Plant hormones are a collection of small structurally unrelated molecules that have profound effects on plant growth and development and our laboratory has been working on this area for over 20 years. Over the past decade, exciting advances grounded in molecular genetics and genomics have defined the synthesis and core-signaling pathways for many plant hormones. We believe this basic understanding of plant hormone biology is now at a level where this information can be directly applied to real world problems. With this in mind, our group is focused on two programs: Abscisic acid (ABA) and Strigolactones (SLs).

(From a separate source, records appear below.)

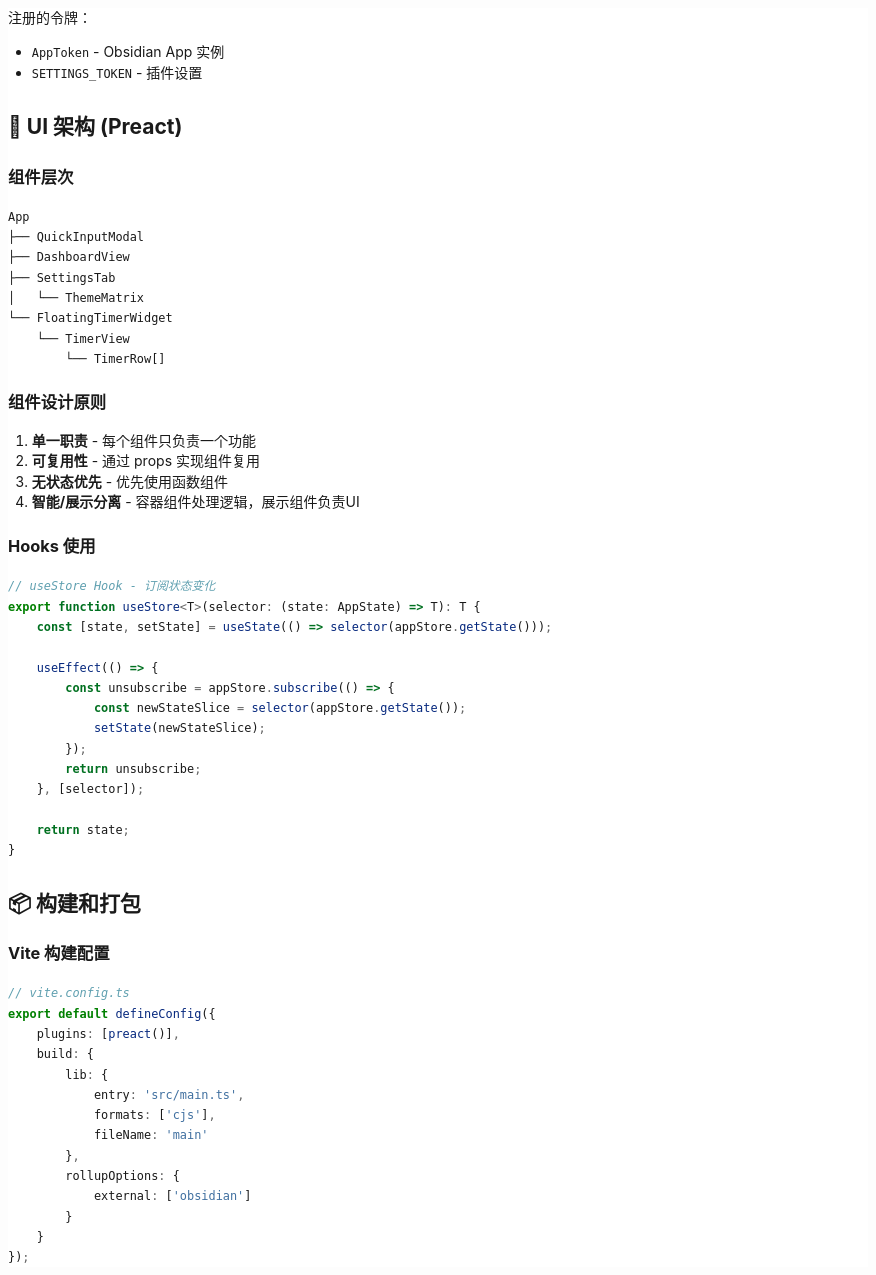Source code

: 注册的令牌：
- `AppToken` - Obsidian App 实例
- `SETTINGS_TOKEN` - 插件设置

## 🎨 UI 架构 (Preact)

### 组件层次
```
App
├── QuickInputModal
├── DashboardView
├── SettingsTab
│   └── ThemeMatrix
└── FloatingTimerWidget
    └── TimerView
        └── TimerRow[]
```

### 组件设计原则
1. **单一职责** - 每个组件只负责一个功能
2. **可复用性** - 通过 props 实现组件复用
3. **无状态优先** - 优先使用函数组件
4. **智能/展示分离** - 容器组件处理逻辑，展示组件负责UI

### Hooks 使用
```typescript
// useStore Hook - 订阅状态变化
export function useStore<T>(selector: (state: AppState) => T): T {
    const [state, setState] = useState(() => selector(appStore.getState()));
    
    useEffect(() => {
        const unsubscribe = appStore.subscribe(() => {
            const newStateSlice = selector(appStore.getState());
            setState(newStateSlice);
        });
        return unsubscribe;
    }, [selector]);
    
    return state;
}
```

## 📦 构建和打包

### Vite 构建配置
```typescript
// vite.config.ts
export default defineConfig({
    plugins: [preact()],
    build: {
        lib: {
            entry: 'src/main.ts',
            formats: ['cjs'],
            fileName: 'main'
        },
        rollupOptions: {
            external: ['obsidian']
        }
    }
});
```
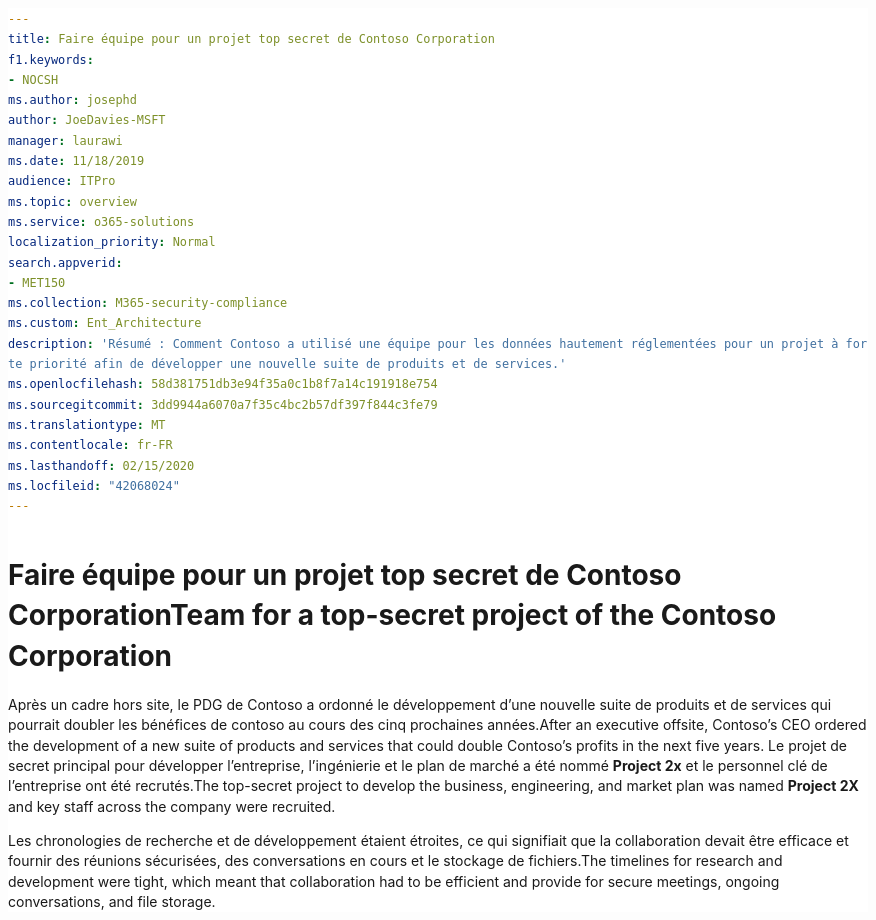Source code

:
 ```yaml
---
title: Faire équipe pour un projet top secret de Contoso Corporation
f1.keywords:
- NOCSH
ms.author: josephd
author: JoeDavies-MSFT
manager: laurawi
ms.date: 11/18/2019
audience: ITPro
ms.topic: overview
ms.service: o365-solutions
localization_priority: Normal
search.appverid:
- MET150
ms.collection: M365-security-compliance
ms.custom: Ent_Architecture
description: 'Résumé : Comment Contoso a utilisé une équipe pour les données hautement réglementées pour un projet à forte priorité afin de développer une nouvelle suite de produits et de services.'
ms.openlocfilehash: 58d381751db3e94f35a0c1b8f7a14c191918e754
ms.sourcegitcommit: 3dd9944a6070a7f35c4bc2b57df397f844c3fe79
ms.translationtype: MT
ms.contentlocale: fr-FR
ms.lasthandoff: 02/15/2020
ms.locfileid: "42068024"
---
```

# <a name="team-for-a-top-secret-project-of-the-contoso-corporation"></a><span data-ttu-id="dadb9-103">Faire équipe pour un projet top secret de Contoso Corporation</span><span class="sxs-lookup"><span data-stu-id="dadb9-103">Team for a top-secret project of the Contoso Corporation</span></span>

<span data-ttu-id="dadb9-104">Après un cadre hors site, le PDG de Contoso a ordonné le développement d’une nouvelle suite de produits et de services qui pourrait doubler les bénéfices de contoso au cours des cinq prochaines années.</span><span class="sxs-lookup"><span data-stu-id="dadb9-104">After an executive offsite, Contoso’s CEO ordered the development of a new suite of products and services that could double Contoso’s profits in the next five years.</span></span> <span data-ttu-id="dadb9-105">Le projet de secret principal pour développer l’entreprise, l’ingénierie et le plan de marché a été nommé **Project 2x** et le personnel clé de l’entreprise ont été recrutés.</span><span class="sxs-lookup"><span data-stu-id="dadb9-105">The top-secret project to develop the business, engineering, and market plan was named **Project 2X** and key staff across the company were recruited.</span></span> 

<span data-ttu-id="dadb9-106">Les chronologies de recherche et de développement étaient étroites, ce qui signifiait que la collaboration devait être efficace et fournir des réunions sécurisées, des conversations en cours et le stockage de fichiers.</span><span class="sxs-lookup"><span data-stu-id="dadb9-106">The timelines for research and development were tight, which meant that collaboration had to be efficient and provide for secure meetings, ongoing conversations, and file storage.</span></span>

ABA Program: involves defining the first testable abscisic acid (ABA) signaling network in higher plants. ABA is a carotenoid-derived hormone that helps to protect plants against abiotic stresses such as drought and temperature. Our long-term goal is to identify gene modules that can be manipulated to protect plants from abiotic stresses where it is thought that over 60% of crop losses in the field occur. Moreover, this number will surely rise due to climate change. Further compounding this issue, we will need to feed a projected population of 9 billion people by 2050, which will require a productivity increase of 60% beyond present day levels.

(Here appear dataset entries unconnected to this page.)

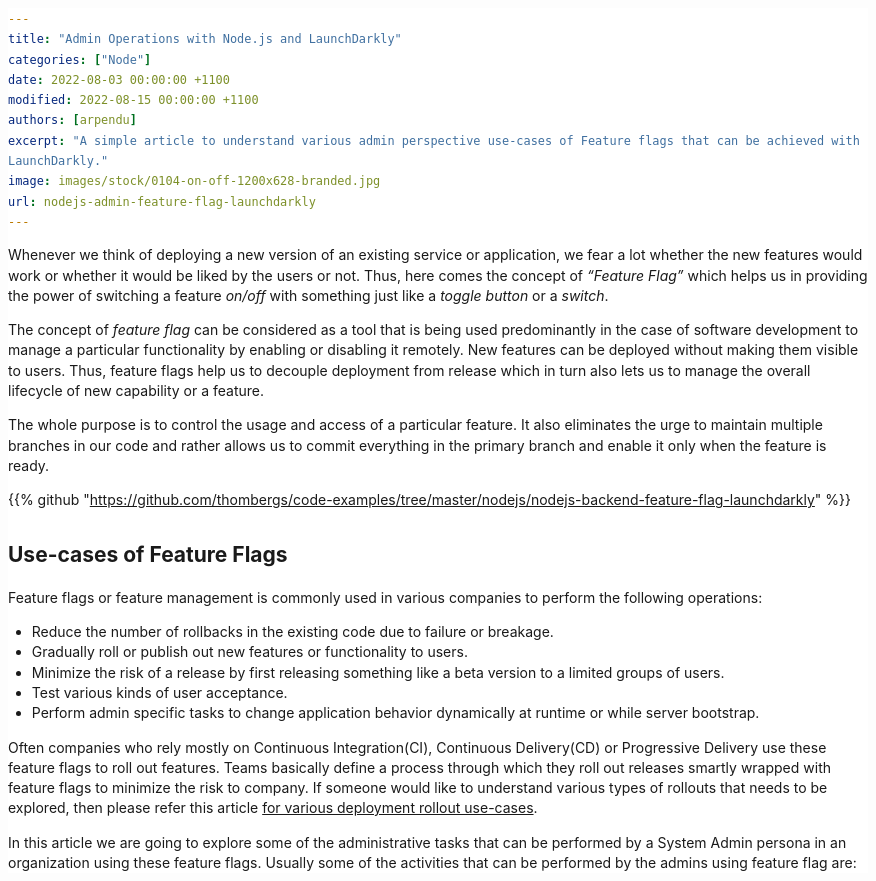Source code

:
 ```yaml
---
title: "Admin Operations with Node.js and LaunchDarkly"
categories: ["Node"]
date: 2022-08-03 00:00:00 +1100 
modified: 2022-08-15 00:00:00 +1100
authors: [arpendu]
excerpt: "A simple article to understand various admin perspective use-cases of Feature flags that can be achieved with LaunchDarkly."
image: images/stock/0104-on-off-1200x628-branded.jpg
url: nodejs-admin-feature-flag-launchdarkly
---
```


Whenever we think of deploying a new version of an existing service or application, we fear a lot whether the new features would work or whether it would be liked by the users or not. Thus, here comes the concept of *“Feature Flag”* which helps us in providing the power of switching a feature *on/off* with something just like a *toggle button* or a *switch*.

The concept of *feature flag* can be considered as a tool that is being used predominantly in the case of software development to manage a particular functionality by enabling or disabling it remotely. New features can be deployed without making them visible to users. Thus, feature flags help us to decouple deployment from release which in turn also lets us to manage the overall lifecycle of new capability or a feature.

The whole purpose is to control the usage and access of a particular feature. It also eliminates the urge to maintain multiple branches in our code and rather allows us to commit everything in the primary branch and enable it only when the feature is ready.

{{% github "https://github.com/thombergs/code-examples/tree/master/nodejs/nodejs-backend-feature-flag-launchdarkly" %}}

## Use-cases of Feature Flags

Feature flags or feature management is commonly used in various companies to perform the following operations:

- Reduce the number of rollbacks in the existing code due to failure or breakage.
- Gradually roll or publish out new features or functionality to users.
- Minimize the risk of a release by first releasing something like a beta version to a limited groups of users.
- Test various kinds of user acceptance.
- Perform admin specific tasks to change application behavior dynamically at runtime or while server bootstrap.

Often companies who rely mostly on Continuous Integration(CI), Continuous Delivery(CD) or Progressive Delivery use these feature flags to roll out features. Teams basically define a process through which they roll out releases smartly wrapped with feature flags to minimize the risk to company. If someone would like to understand various types of rollouts that needs to be explored, then please refer  this article [for various deployment rollout use-cases](https://reflectoring.io/java-feature-flags/#feature-flagging-use-cases).

In this article we are going to explore some of the administrative tasks that can be performed by a System Admin persona in an organization using these feature flags. Usually some of the activities that can be performed by the admins using feature flag are:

SL Program: involves the recently identified hormone Strigolactone (SL). Although SLs have developmental roles within the plant these compounds are also exuded into the soil where they act as germination stimulants for parasitic plants. Upon germination, parasitic plants attach to their host roots and deplete it of nutrients. In sub-Saharan Africa alone, parasitic plants have infested up to two-thirds of the arable land spanning over 25 countries. The consequences of these infestations on developing world agriculture are devastating and for this reason the U.N. has lists controlling parasitic plants as representing the largest challenge to food security on that continent.